Entre les titres incitatifs, les métaphores sur les substances psychoactives et les allusions à une potentielle addiction aux écrans ou aux smartphones, les articles présentant une approche critiquable ou non fondée scientifiquement représentent quelques 24% des articles sur le sujet. Les articles sur le gaming disorder sont généralement nuancés. Cependant, seule une minorité d’articles prend franchement le contre-pied, la plupart se contentant d’évoquer la controverse, sans pour autant développer des arguments contraires.

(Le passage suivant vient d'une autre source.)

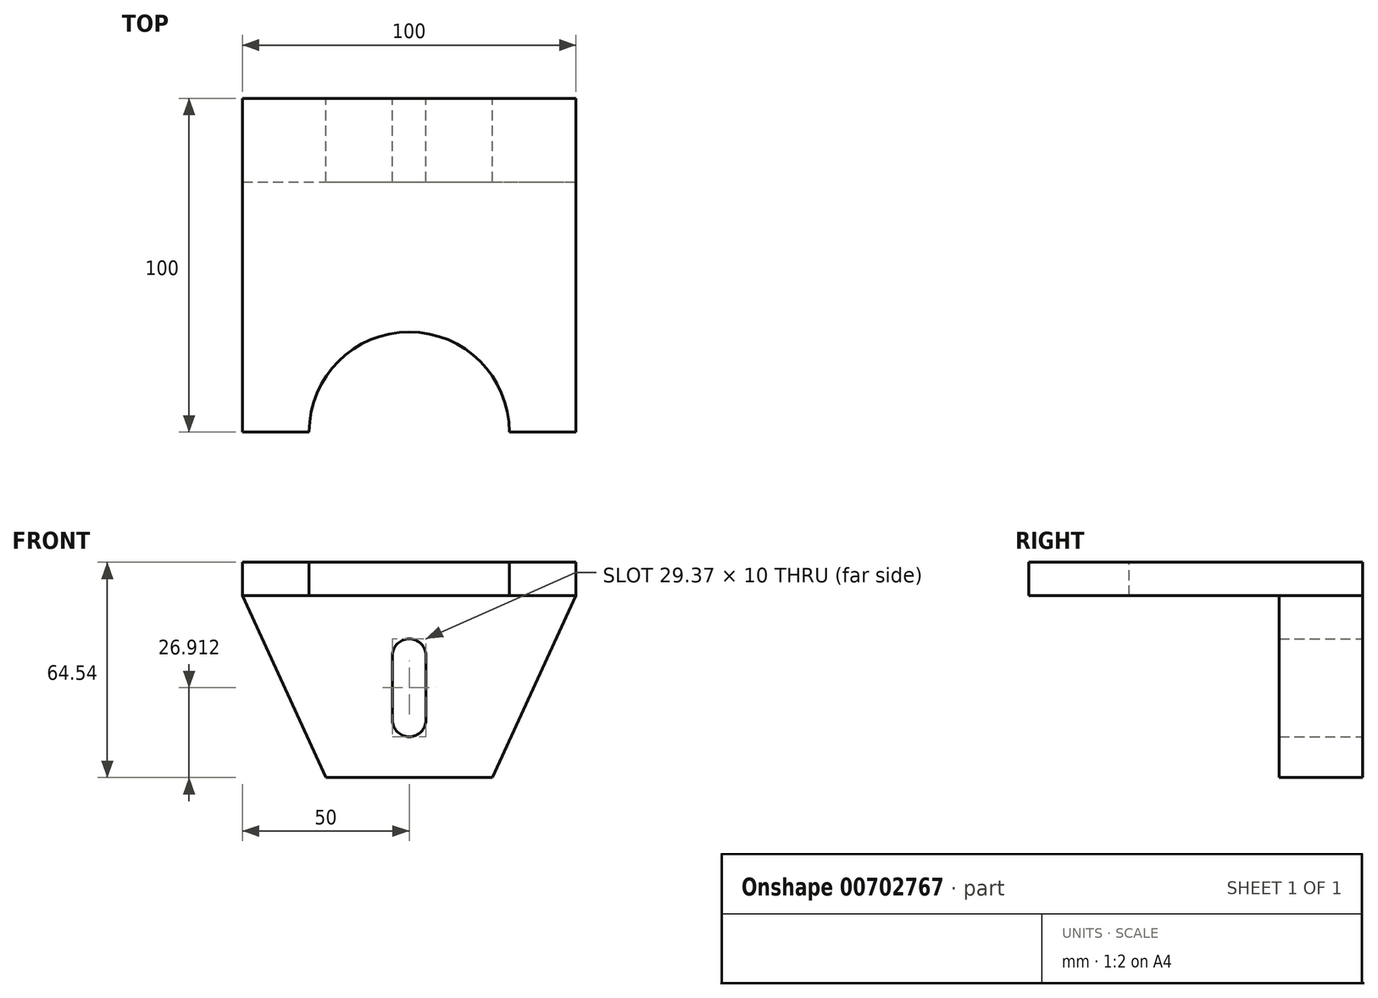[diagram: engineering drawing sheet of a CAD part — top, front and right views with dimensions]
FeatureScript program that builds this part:
annotation { "Feature Type Name" : "Feature", "Feature Type Description" : "" }
export const myFeature = defineFeature(function(context is Context, id is Id, definition is map)
    precondition{}
    {
        {
            var Q0;
            Q0=qCreatedBy(makeId("Front.planeOp"),FACE);
            var sketch = newSketch(context, id + "F0", { "sketchPlane" : qUnion([Q0])});
            skLineSegment(sketch, "E0", {"start": v(0, 0) * mm, "end": v(50, 0) * mm});
            skLineSegment(sketch, "E1", {"start": v(50, 0) * mm, "end": v(75, 54.54) * mm});
            skLineSegment(sketch, "E2", {"start": v(75, 54.54) * mm, "end": v(75, 64.54) * mm});
            skLineSegment(sketch, "E3", {"start": v(75, 64.54) * mm, "end": v(-25, 64.54) * mm});
            skLineSegment(sketch, "E4", {"start": v(-25, 64.54) * mm, "end": v(-25, 54.54) * mm});
            skLineSegment(sketch, "E5", {"start": v(-25, 54.54) * mm, "end": v(0, 0) * mm});
            skLineSegment(sketch, "E6", {"start": v(-25, 54.54) * mm, "end": v(75, 54.54) * mm});
            skSolve(sketch);
        }
        {
            var Q0;
            Q0=makeQuery(id+"F0.imprint","IMPRINT",FACE,{"disambiguationData":[TD([[makeQuery(id+"F0.imprint","IMPRINT",EDGE,{"derivedFrom":sQuery(id+"F0.wireOp",EDGE,"E2")}),1.0]])]});
            extrude(context, id + "F1", {"entities" : qUnion([Q0]), "depth" : 100 * mm, "offsetDistance" : 25 * mm});
        }
        {
            var Q0;
            Q0=makeQuery(id+"F0.imprint","IMPRINT",FACE,{"disambiguationData":[TD([[makeQuery(id+"F0.imprint","IMPRINT",EDGE,{"derivedFrom":sQuery(id+"F0.wireOp",EDGE,"E0")}),1.0]])]});
            extrude(context, id + "F2", {"entities" : qUnion([Q0]), "operationType" : NewBodyOperationType.ADD, "depth" : 25 * mm, "offsetDistance" : 25 * mm});
        }
        {
            var Q0;
            {var subQ0=sQuery(id+"F0.wireOp",EDGE,"E6");Q0=makeQuery(id+"F2.boolean.opBoolean","MERGE",FACE,{"derivedFrom":[makeQuery(id+"F1.opExtrude","CAP_FACE",FACE,{"disambiguationData":[OSD([sQuery(id+"F0.wireOp",EDGE,"E2"),sQuery(id+"F0.wireOp",EDGE,"E3"),sQuery(id+"F0.wireOp",EDGE,"E4"),subQ0])],"isStart":true}),makeQuery(id+"F2.opExtrude","CAP_FACE",FACE,{"disambiguationData":[OSD([sQuery(id+"F0.wireOp",EDGE,"E0"),sQuery(id+"F0.wireOp",EDGE,"E1"),sQuery(id+"F0.wireOp",EDGE,"E5"),subQ0])],"isStart":true})]});}
            var sketch = newSketch(context, id + "F3", { "sketchPlane" : qUnion([Q0])});
            skArc(sketch, "E7", {"start": v(-20, 36.6) * mm, "mid": v(-25, 41.6) * mm, "end": v(-30, 36.6) * mm});
            skPoint(sketch, "E7.centerSnap0", {"position": v(-25, 64.54) * mm});
            skArc(sketch, "E8", {"start": v(-30, 17.23) * mm, "mid": v(-25, 12.23) * mm, "end": v(-20, 17.23) * mm});
            skLineSegment(sketch, "E9", {"start": v(-30, 36.6) * mm, "end": v(-30, 17.23) * mm});
            skLineSegment(sketch, "E10", {"start": v(-20, 36.6) * mm, "end": v(-20, 17.23) * mm});
            skSolve(sketch);
        }
        {
            var Q0;
            Q0 = qSketchRegion(id + "F3", true);
            extrude(context, id + "F4", {"entities" : qUnion([Q0]), "operationType" : NewBodyOperationType.REMOVE, "oppositeDirection" : true, "depth" : 25 * mm, "offsetDistance" : 25 * mm});
        }
        {
            var Q0;
            Q0=makeQuery(id+"F1.opExtrude","SWEPT_FACE",FACE,{"disambiguationData":[OSD([sQuery(id+"F0.wireOp",EDGE,"E3")])]});
            var sketch = newSketch(context, id + "F5", { "sketchPlane" : qUnion([Q0])});
            skArc(sketch, "E11", {"start": v(55, -100) * mm, "mid": v(25, -70) * mm, "end": v(-5, -100) * mm});
            skSolve(sketch);
        }
        {
            var Q0;
            {var subQ0=sQuery(id+"F5.wireOp",EDGE,"E11");Q0=makeQuery(id+"F5.imprint","IMPRINT",FACE,{"disambiguationData":[TD([[makeQuery(id+"F5.imprint","IMPRINT",EDGE,{"derivedFrom":subQ0}),1.0]])]});}
            extrude(context, id + "F6", {"entities" : qUnion([Q0]), "operationType" : NewBodyOperationType.REMOVE, "oppositeDirection" : true, "depth" : 25 * mm, "offsetDistance" : 25 * mm});
        }
    });
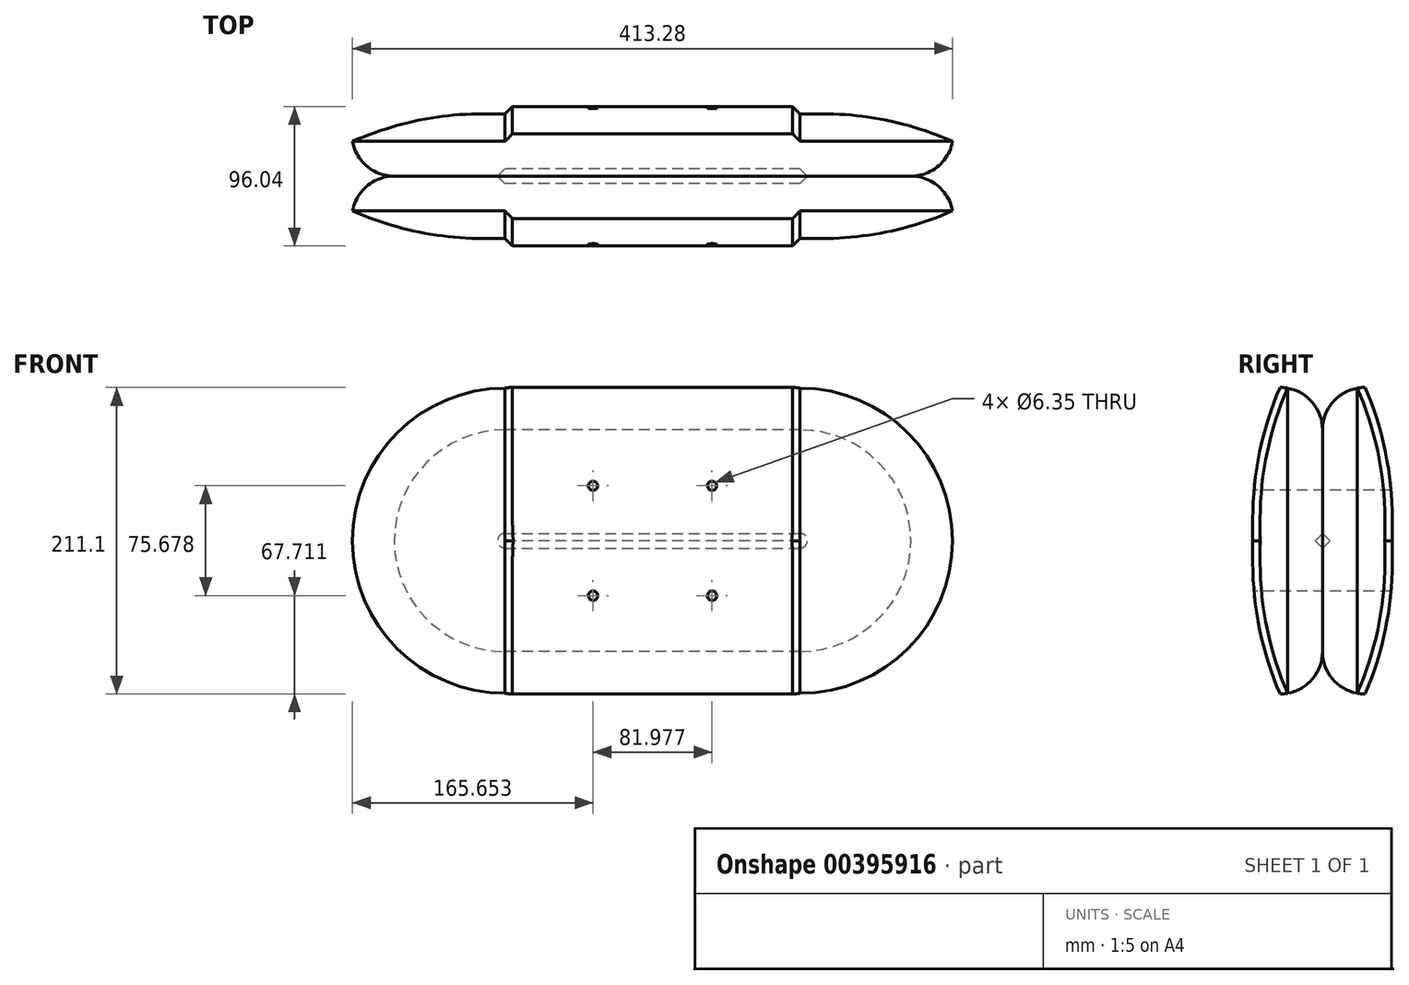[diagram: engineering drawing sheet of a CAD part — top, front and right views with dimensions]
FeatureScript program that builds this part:
annotation { "Feature Type Name" : "Feature", "Feature Type Description" : "" }
export const myFeature = defineFeature(function(context is Context, id is Id, definition is map)
    precondition{}
    {
        {
            var Q0;
            Q0=qCreatedBy(makeId("Top.planeOp"),FACE);
            var sketch = newSketch(context, id + "F0", { "sketchPlane" : qUnion([Q0])});
            skLineSegment(sketch, "E0.bottom", {"start": v(60.6, 0) * mm, "end": v(-40.99, 0) * mm});
            skLineSegment(sketch, "E0.top", {"start": v(60.6, 48.02) * mm, "end": v(-40.99, 48.02) * mm});
            skLineSegment(sketch, "E0.left", {"start": v(60.6, 0) * mm, "end": v(60.6, 48.02) * mm});
            skLineSegment(sketch, "E0.right", {"start": v(-40.99, 0) * mm, "end": v(-40.99, 48.02) * mm});
            skSolve(sketch);
        }
        {
            var Q0;
            Q0 = qSketchRegion(id + "F0", true);
            extrude(context, id + "F1", {"entities" : qUnion([Q0]), "depth" : 105.55 * mm});
        }
        {
            var Q0;
            Q0=makeQuery(id+"F1.opExtrude","CAP_EDGE",EDGE,{"disambiguationData":[OSD([sQuery(id+"F0.wireOp",EDGE,"E0.bottom")])],"isStart":false});
            fillet(context, id + "F2", {"entities" : qUnion([Q0]), "radius" : 29.25 * mm, "tangentPropagation" : true, "allowEdgeOverflow" : false});
        }
        {
            var Q0;
            Q0=makeQuery(id+"F1.opExtrude","CAP_EDGE",EDGE,{"disambiguationData":[OSD([sQuery(id+"F0.wireOp",EDGE,"E0.top")])],"isStart":false});
            fillet(context, id + "F3", {"entities" : qUnion([Q0]), "radius" : 227.73 * mm, "tangentPropagation" : true, "allowEdgeOverflow" : false});
        }
        {
            var Q0;
            Q0=makeQuery(id+"F1.opExtrude","CAP_EDGE",EDGE,{"disambiguationData":[OSD([sQuery(id+"F0.wireOp",EDGE,"E0.bottom")])],"isStart":true});
            chamfer(context, id + "F4", {"entities" : qUnion([Q0]), "width" : 5.08 * mm, "tangentPropagation" : true});
        }
        {
            var Q0;
            Q0=makeQuery(id+"F3.opFillet","BLEND_EDGE",EDGE,{"blendedFrom":[makeQuery(id+"F1.opExtrude","CAP_EDGE",EDGE,{"disambiguationData":[OSD([sQuery(id+"F0.wireOp",EDGE,"E0.top")])],"isStart":false}),makeQuery(id+"F1.opExtrude","SWEPT_FACE",FACE,{"disambiguationData":[OSD([sQuery(id+"F0.wireOp",EDGE,"E0.left")])]})],"blendedInto":[makeQuery(id+"F1.opExtrude","SWEPT_FACE",FACE,{"disambiguationData":[OSD([sQuery(id+"F0.wireOp",EDGE,"E0.left")])]})]});
            chamfer(context, id + "F5", {"entities" : qUnion([Q0]), "width" : 5.08 * mm});
        }
        {
            var Q0;
            Q0=qCreatedBy(makeId("Front.planeOp"),FACE);
            var sketch = newSketch(context, id + "F6", { "sketchPlane" : qUnion([Q0])});
            skPoint(sketch, "E1", {"position": v(0, 37.84) * mm});
            skSolve(sketch);
        }
        {
            var Q0;
            Q0=sQuery(id+"F6.wireOp",VERTEX,"E1");
            var Q1;
            Q1=makeQuery(id+"F1.opExtrude","SWEPT_BODY",BODY,{"disambiguationData":[OSD([sQuery(id+"F0.wireOp",EDGE,"E0.bottom"),sQuery(id+"F0.wireOp",EDGE,"E0.top"),sQuery(id+"F0.wireOp",EDGE,"E0.left"),sQuery(id+"F0.wireOp",EDGE,"E0.right")])]});
            hole(context, id + "F7", {"style" : HoleStyle.SIMPLE, "endStyle" : HoleEndStyle.THROUGH, "holeDiameter" : 6.35 * mm, "isTappedThrough" : true, "tappedDepth" : 12.7 * mm, "tapClearance" : 3, "locations" : qUnion([Q0]), "scope" : qUnion([Q1])});
        }
        {
            var Q0;
            Q0=makeQuery(id+"F1.opExtrude","SWEPT_BODY",BODY,{"disambiguationData":[OSD([sQuery(id+"F0.wireOp",EDGE,"E0.bottom"),sQuery(id+"F0.wireOp",EDGE,"E0.top"),sQuery(id+"F0.wireOp",EDGE,"E0.left"),sQuery(id+"F0.wireOp",EDGE,"E0.right")])]});
            var Q1;
            Q1=qCreatedBy(makeId("Front.planeOp"),FACE);
            mirror(context, id + "F8", {"operationType" : NewBodyOperationType.ADD, "entities" : qUnion([Q0]), "mirrorPlane" : qUnion([Q1])});
        }
        {
            var Q0;
            {var subQ0=makeQuery(id+"F1.opExtrude","SWEPT_FACE",FACE,{"disambiguationData":[OSD([sQuery(id+"F0.wireOp",EDGE,"E0.left")])]});Q0=makeQuery(id+"F8.boolean.opBoolean","MERGE",FACE,{"derivedFrom":[subQ0,makeQuery(id+"F8.opPattern","COPY",FACE,{"derivedFrom":subQ0,"instanceName":"1"})]});}
            var Q1;
            Q1=makeQuery(id+"F8.opPattern","COPY",EDGE,{"derivedFrom":makeQuery(id+"F1.opExtrude","CAP_EDGE",EDGE,{"disambiguationData":[OSD([sQuery(id+"F0.wireOp",EDGE,"E0.left")])],"isStart":true}),"instanceName":"1"});
            revolve(context, id + "F9", {"operationType" : NewBodyOperationType.ADD, "entities" : qUnion([Q0]), "axis" : qUnion([Q1]), "revolveType" : RevolveType.ONE_DIRECTION, "oppositeDirection" : true, "angle" : 180 * degree});
        }
        {
            var Q0;
            Q0=makeQuery(id+"F1.opExtrude","SWEPT_BODY",BODY,{"disambiguationData":[OSD([sQuery(id+"F0.wireOp",EDGE,"E0.bottom"),sQuery(id+"F0.wireOp",EDGE,"E0.top"),sQuery(id+"F0.wireOp",EDGE,"E0.left"),sQuery(id+"F0.wireOp",EDGE,"E0.right")])]});
            var Q1;
            Q1=makeQuery(id+"F1.opExtrude","CAP_FACE",FACE,{"disambiguationData":[OSD([sQuery(id+"F0.wireOp",EDGE,"E0.bottom"),sQuery(id+"F0.wireOp",EDGE,"E0.top"),sQuery(id+"F0.wireOp",EDGE,"E0.left"),sQuery(id+"F0.wireOp",EDGE,"E0.right")])],"isStart":true});
            mirror(context, id + "F10", {"operationType" : NewBodyOperationType.ADD, "entities" : qUnion([Q0]), "mirrorPlane" : qUnion([Q1])});
        }
        {
            var Q0;
            Q0=makeQuery(id+"F1.opExtrude","SWEPT_BODY",BODY,{"disambiguationData":[OSD([sQuery(id+"F0.wireOp",EDGE,"E0.bottom"),sQuery(id+"F0.wireOp",EDGE,"E0.top"),sQuery(id+"F0.wireOp",EDGE,"E0.left"),sQuery(id+"F0.wireOp",EDGE,"E0.right")])]});
            var Q1;
            {var subQ0=makeQuery(id+"F1.opExtrude","SWEPT_FACE",FACE,{"disambiguationData":[OSD([sQuery(id+"F0.wireOp",EDGE,"E0.right")])]});var subQ1=makeQuery(id+"F8.boolean.opBoolean","MERGE",FACE,{"derivedFrom":[subQ0,makeQuery(id+"F8.opPattern","COPY",FACE,{"derivedFrom":subQ0,"instanceName":"1"})]});Q1=makeQuery(id+"F10.boolean.opBoolean","MERGE",FACE,{"derivedFrom":[subQ1,makeQuery(id+"F10.opPattern","COPY",FACE,{"derivedFrom":subQ1,"instanceName":"1"})]});}
            mirror(context, id + "F11", {"operationType" : NewBodyOperationType.ADD, "entities" : qUnion([Q0]), "mirrorPlane" : qUnion([Q1])});
        }
    });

Quand il s’agit du développement de l’enfant, la perception des écrans est à 70% négative. Si l’on ajoute à cela les articles sur la parentalité qui consistent à conseiller les parents sur le bon usage des outils numériques, nous avons une perception très largement orientée sur les dangers et les risques.
Littérature scientifique
Il est également intéressant de constater que l’étude de Santé Publique France sur les troubles du langage chez l’enfant (7 articles), au demeurant très moyenne, a été plus relayée que celle du Haut Conseil de la Santé Publique (2 articles), dont le travail est beaucoup plus complet et moins alarmiste.
15% des articles sont relatifs à la littérature scientifique. Il est assez surprenant de constater que les articles sont cités sans faire de lien avec d’autres articles scientifiques. Hormis la méta-analyse du Haut Conseil de la Santé Publique, les études et enquêtes sont présentées comme indépendantes, ce qui donne une illusion de vérité, car cette façon de procéder néglige qu’une recherche ne vaut que par rapport à d’autres recherches auxquelles il est nécessaire de la comparer. De même, lorsque l’on lit les articles en question, on remarque que les conclusions des auteurs sont souvent bien plus nuancées que l’article de presse, ce qui donne un aperçu de la maîtrise de la littérature scientifique par les journalistes ou de leurs motivations à écrire sur le sujet. Cette méconnaissance de la littérature scientifique explique également la place importante accordée au Collectif surexposition aux écrans (Docteur Ducanda) ou à Michel Desmurget, dont les positions sont largement critiquables.
Représentations fluctuantes
Les articles publiés durant le premier trimestre 2020 représentent 20% des publications. Ce qui s’explique par un premier semestre à l’actualité chargée avec la publication de l’étude de Santé Publique France, l’enquête de l’Observatoire de la parentalité et de l’éducation numérique, et bien entendu, le confinement (7% du total des articles au 1er avril 2020). Lorsqu’on regarde les articles concernant ce dernier de plus près, il apparaît clairement que le numérique n’est plus abordé pour ses aspects négatifs, mais plutôt comme une opportunité d’élargir ses horizons ou de rester en contact, y compris grâce aux jeux vidéo. Il semble alors que le Coronavirus ait, au moins, momentanément changé les représentations sur les écrans. L’avenir nous le dira…
Éducation aux médias pour tous
Éducation aux médias et à l’information, debunkage de fake news, initiation à l’esprit critique, à la science et à la rationalité ne devraient pas être réservées aux enfants et aux adolescents. Les adultes, qu’ils soient parents ou professionnels, ont également besoin d’apprendre à se repérer dans le « marché de l’information dérégulé », comme l’appelle le sociologue Gérald Bronner. Le traitement médiatique du numérique montre clairement qu’il y a une mauvaise appréhension collective des risques. À cause de préconceptions certes, mais aussi par manque de connaissances méthodologiques et scientifiques. Aussi, il semble que la médiation numérique doit s’accompagner impérativement d’une médiation scientifique.